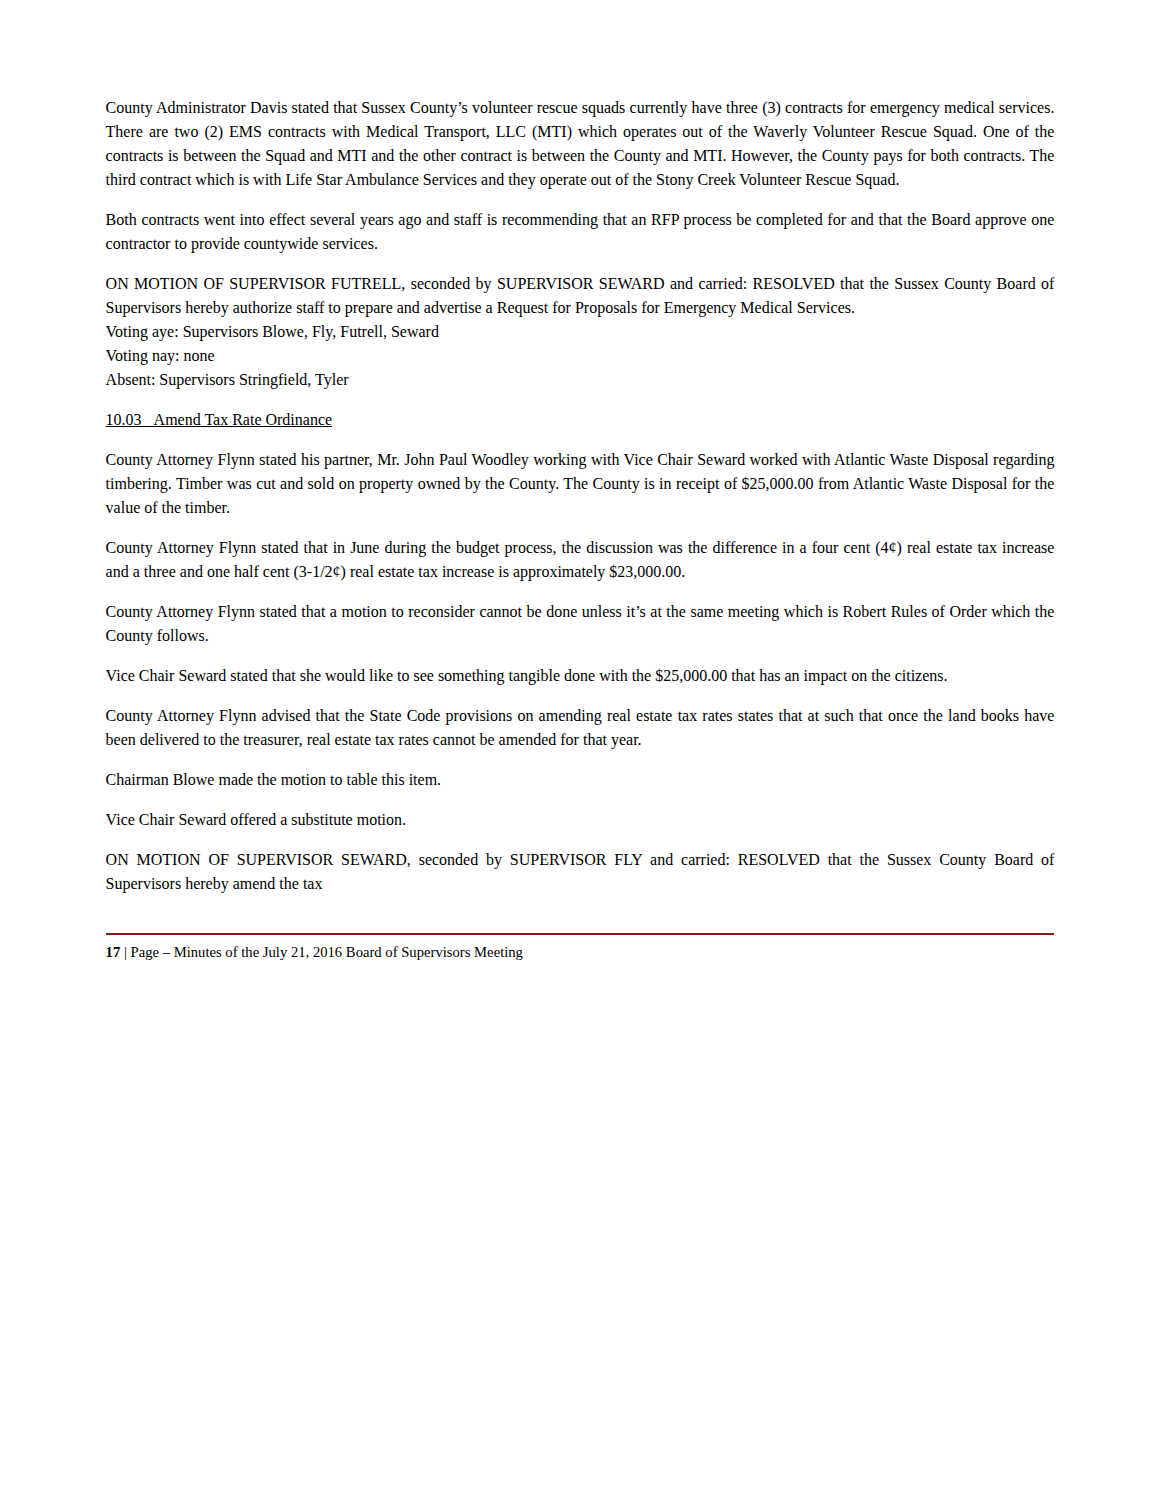County Administrator Davis stated that Sussex County’s volunteer rescue squads currently have three (3) contracts for emergency medical services. There are two (2) EMS contracts with Medical Transport, LLC (MTI) which operates out of the Waverly Volunteer Rescue Squad. One of the contracts is between the Squad and MTI and the other contract is between the County and MTI. However, the County pays for both contracts. The third contract which is with Life Star Ambulance Services and they operate out of the Stony Creek Volunteer Rescue Squad.
Both contracts went into effect several years ago and staff is recommending that an RFP process be completed for and that the Board approve one contractor to provide countywide services.
ON MOTION OF SUPERVISOR FUTRELL, seconded by SUPERVISOR SEWARD and carried: RESOLVED that the Sussex County Board of Supervisors hereby authorize staff to prepare and advertise a Request for Proposals for Emergency Medical Services.
Voting aye: Supervisors Blowe, Fly, Futrell, Seward
Voting nay: none
Absent: Supervisors Stringfield, Tyler
10.03 Amend Tax Rate Ordinance
County Attorney Flynn stated his partner, Mr. John Paul Woodley working with Vice Chair Seward worked with Atlantic Waste Disposal regarding timbering. Timber was cut and sold on property owned by the County. The County is in receipt of $25,000.00 from Atlantic Waste Disposal for the value of the timber.
County Attorney Flynn stated that in June during the budget process, the discussion was the difference in a four cent (4¢) real estate tax increase and a three and one half cent (3-1/2¢) real estate tax increase is approximately $23,000.00.
County Attorney Flynn stated that a motion to reconsider cannot be done unless it’s at the same meeting which is Robert Rules of Order which the County follows.
Vice Chair Seward stated that she would like to see something tangible done with the $25,000.00 that has an impact on the citizens.
County Attorney Flynn advised that the State Code provisions on amending real estate tax rates states that at such that once the land books have been delivered to the treasurer, real estate tax rates cannot be amended for that year.
Chairman Blowe made the motion to table this item.
Vice Chair Seward offered a substitute motion.
ON MOTION OF SUPERVISOR SEWARD, seconded by SUPERVISOR FLY and carried: RESOLVED that the Sussex County Board of Supervisors hereby amend the tax
17 | Page – Minutes of the July 21, 2016 Board of Supervisors Meeting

■ REQUIRED ACTION: Retype exactly the lines of the data above that fall between the line with "ON MOTION OF SUPERVISOR FUTRELL, seconded" and the line with "County Attorney Flynn stated that in", inclusive, and add nothing.

■ ANSWER TO THIS PROBLEM:
ON MOTION OF SUPERVISOR FUTRELL, seconded by SUPERVISOR SEWARD and carried: RESOLVED that the Sussex County Board of Supervisors hereby authorize staff to prepare and advertise a Request for Proposals for Emergency Medical Services.
Voting aye: Supervisors Blowe, Fly, Futrell, Seward
Voting nay: none
Absent: Supervisors Stringfield, Tyler
10.03 Amend Tax Rate Ordinance
County Attorney Flynn stated his partner, Mr. John Paul Woodley working with Vice Chair Seward worked with Atlantic Waste Disposal regarding timbering. Timber was cut and sold on property owned by the County. The County is in receipt of $25,000.00 from Atlantic Waste Disposal for the value of the timber.
County Attorney Flynn stated that in June during the budget process, the discussion was the difference in a four cent (4¢) real estate tax increase and a three and one half cent (3-1/2¢) real estate tax increase is approximately $23,000.00.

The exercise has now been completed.